Source records:
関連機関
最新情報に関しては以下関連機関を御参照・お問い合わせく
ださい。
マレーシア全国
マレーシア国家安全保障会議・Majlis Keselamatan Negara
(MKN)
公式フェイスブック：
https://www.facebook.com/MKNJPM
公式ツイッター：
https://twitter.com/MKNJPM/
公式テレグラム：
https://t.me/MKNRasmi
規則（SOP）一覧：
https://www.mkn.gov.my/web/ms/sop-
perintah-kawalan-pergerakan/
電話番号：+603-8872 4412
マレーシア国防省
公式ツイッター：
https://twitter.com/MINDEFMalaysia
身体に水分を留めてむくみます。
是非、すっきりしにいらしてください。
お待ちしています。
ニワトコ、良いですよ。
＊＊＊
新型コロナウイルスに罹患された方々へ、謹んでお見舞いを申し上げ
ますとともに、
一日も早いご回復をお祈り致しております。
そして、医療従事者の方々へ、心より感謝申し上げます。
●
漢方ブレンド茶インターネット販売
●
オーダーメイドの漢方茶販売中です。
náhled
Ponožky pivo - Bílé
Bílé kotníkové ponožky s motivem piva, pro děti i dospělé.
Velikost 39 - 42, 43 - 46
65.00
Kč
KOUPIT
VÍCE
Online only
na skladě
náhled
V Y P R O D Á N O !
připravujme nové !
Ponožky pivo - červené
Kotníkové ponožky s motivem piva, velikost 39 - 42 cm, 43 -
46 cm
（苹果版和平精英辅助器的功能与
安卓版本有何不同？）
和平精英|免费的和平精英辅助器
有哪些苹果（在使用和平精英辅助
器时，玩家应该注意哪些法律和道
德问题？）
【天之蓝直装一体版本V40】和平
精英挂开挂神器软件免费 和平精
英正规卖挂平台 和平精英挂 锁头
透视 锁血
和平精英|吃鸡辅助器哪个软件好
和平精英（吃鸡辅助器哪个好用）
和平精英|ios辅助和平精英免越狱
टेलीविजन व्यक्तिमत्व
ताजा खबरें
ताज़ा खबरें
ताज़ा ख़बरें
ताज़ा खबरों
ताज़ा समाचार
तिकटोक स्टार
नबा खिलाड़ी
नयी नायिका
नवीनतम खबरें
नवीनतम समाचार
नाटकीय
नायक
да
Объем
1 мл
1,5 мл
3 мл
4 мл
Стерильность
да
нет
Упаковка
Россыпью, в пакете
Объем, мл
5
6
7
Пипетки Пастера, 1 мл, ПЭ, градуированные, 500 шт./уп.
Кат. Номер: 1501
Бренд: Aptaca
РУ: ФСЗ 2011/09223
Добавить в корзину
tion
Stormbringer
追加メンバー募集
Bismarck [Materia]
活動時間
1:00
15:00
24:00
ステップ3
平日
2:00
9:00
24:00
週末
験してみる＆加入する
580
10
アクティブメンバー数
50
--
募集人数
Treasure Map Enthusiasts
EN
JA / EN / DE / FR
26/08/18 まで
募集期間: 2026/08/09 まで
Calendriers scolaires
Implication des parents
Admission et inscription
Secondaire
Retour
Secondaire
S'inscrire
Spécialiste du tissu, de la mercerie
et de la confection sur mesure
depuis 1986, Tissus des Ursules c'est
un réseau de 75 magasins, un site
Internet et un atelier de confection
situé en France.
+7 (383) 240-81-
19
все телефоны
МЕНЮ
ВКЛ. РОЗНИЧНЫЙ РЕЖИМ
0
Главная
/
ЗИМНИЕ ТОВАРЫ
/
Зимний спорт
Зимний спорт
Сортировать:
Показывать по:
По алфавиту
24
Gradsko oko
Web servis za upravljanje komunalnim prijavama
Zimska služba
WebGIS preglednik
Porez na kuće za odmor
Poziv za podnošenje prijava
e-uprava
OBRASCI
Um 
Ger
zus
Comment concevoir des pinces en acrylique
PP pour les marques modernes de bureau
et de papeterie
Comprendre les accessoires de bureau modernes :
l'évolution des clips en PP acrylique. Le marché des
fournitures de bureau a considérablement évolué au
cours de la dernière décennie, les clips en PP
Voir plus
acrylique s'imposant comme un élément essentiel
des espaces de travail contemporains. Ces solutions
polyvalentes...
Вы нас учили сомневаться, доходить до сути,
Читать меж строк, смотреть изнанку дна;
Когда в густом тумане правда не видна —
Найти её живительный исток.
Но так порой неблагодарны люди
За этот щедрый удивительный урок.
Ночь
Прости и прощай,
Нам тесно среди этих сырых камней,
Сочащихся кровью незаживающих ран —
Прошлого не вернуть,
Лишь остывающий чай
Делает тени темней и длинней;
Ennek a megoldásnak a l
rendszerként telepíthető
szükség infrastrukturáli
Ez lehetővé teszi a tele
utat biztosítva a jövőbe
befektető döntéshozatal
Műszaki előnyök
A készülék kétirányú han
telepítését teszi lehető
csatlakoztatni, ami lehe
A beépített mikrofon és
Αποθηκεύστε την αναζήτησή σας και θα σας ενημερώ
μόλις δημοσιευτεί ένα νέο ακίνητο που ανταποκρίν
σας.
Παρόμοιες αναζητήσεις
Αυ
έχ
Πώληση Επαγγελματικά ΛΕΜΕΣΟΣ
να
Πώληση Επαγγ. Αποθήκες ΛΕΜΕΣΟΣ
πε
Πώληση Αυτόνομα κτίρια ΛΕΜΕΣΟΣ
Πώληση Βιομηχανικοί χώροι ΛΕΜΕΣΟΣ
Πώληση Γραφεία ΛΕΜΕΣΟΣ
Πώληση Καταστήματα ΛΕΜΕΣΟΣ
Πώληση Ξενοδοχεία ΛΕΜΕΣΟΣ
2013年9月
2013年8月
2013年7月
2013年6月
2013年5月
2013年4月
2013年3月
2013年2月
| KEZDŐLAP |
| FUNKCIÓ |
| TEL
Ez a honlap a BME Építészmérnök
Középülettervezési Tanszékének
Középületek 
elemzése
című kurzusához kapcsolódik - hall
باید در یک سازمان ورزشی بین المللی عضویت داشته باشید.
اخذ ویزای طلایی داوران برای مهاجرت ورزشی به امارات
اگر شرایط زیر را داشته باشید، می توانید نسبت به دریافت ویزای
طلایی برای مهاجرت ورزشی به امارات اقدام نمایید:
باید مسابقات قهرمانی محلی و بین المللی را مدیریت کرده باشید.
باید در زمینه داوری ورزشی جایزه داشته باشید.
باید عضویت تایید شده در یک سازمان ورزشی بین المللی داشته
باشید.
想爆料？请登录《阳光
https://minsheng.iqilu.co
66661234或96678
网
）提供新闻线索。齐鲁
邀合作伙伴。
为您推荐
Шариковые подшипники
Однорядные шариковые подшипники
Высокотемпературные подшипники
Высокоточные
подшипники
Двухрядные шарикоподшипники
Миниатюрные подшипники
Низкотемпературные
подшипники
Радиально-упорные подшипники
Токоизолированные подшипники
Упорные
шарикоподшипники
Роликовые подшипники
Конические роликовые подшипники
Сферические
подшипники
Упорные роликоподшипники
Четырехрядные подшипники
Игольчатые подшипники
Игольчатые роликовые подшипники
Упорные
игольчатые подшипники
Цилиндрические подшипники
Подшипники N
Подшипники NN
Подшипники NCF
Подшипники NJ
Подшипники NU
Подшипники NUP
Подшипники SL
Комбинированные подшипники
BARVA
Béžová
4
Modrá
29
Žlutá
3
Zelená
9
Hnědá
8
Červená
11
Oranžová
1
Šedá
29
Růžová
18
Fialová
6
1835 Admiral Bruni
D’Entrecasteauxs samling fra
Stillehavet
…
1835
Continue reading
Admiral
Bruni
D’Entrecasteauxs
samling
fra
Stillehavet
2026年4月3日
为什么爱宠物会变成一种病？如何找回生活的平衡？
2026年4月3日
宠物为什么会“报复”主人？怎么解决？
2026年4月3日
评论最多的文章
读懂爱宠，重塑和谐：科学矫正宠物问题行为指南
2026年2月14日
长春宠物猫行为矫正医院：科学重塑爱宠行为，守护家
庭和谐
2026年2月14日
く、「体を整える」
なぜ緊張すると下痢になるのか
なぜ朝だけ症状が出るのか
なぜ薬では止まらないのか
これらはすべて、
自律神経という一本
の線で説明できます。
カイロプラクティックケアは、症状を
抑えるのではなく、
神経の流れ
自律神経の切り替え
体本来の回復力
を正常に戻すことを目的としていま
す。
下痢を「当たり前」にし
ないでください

#### WORK INSTRUCTIONS:
Report all lines in the records that include the string "ورزشی".

#### EXERCISE RESULT:
باید در یک سازمان ورزشی بین المللی عضویت داشته باشید.
اخذ ویزای طلایی داوران برای مهاجرت ورزشی به امارات
طلایی برای مهاجرت ورزشی به امارات اقدام نمایید:
باید در زمینه داوری ورزشی جایزه داشته باشید.
باید عضویت تایید شده در یک سازمان ورزشی بین المللی داشته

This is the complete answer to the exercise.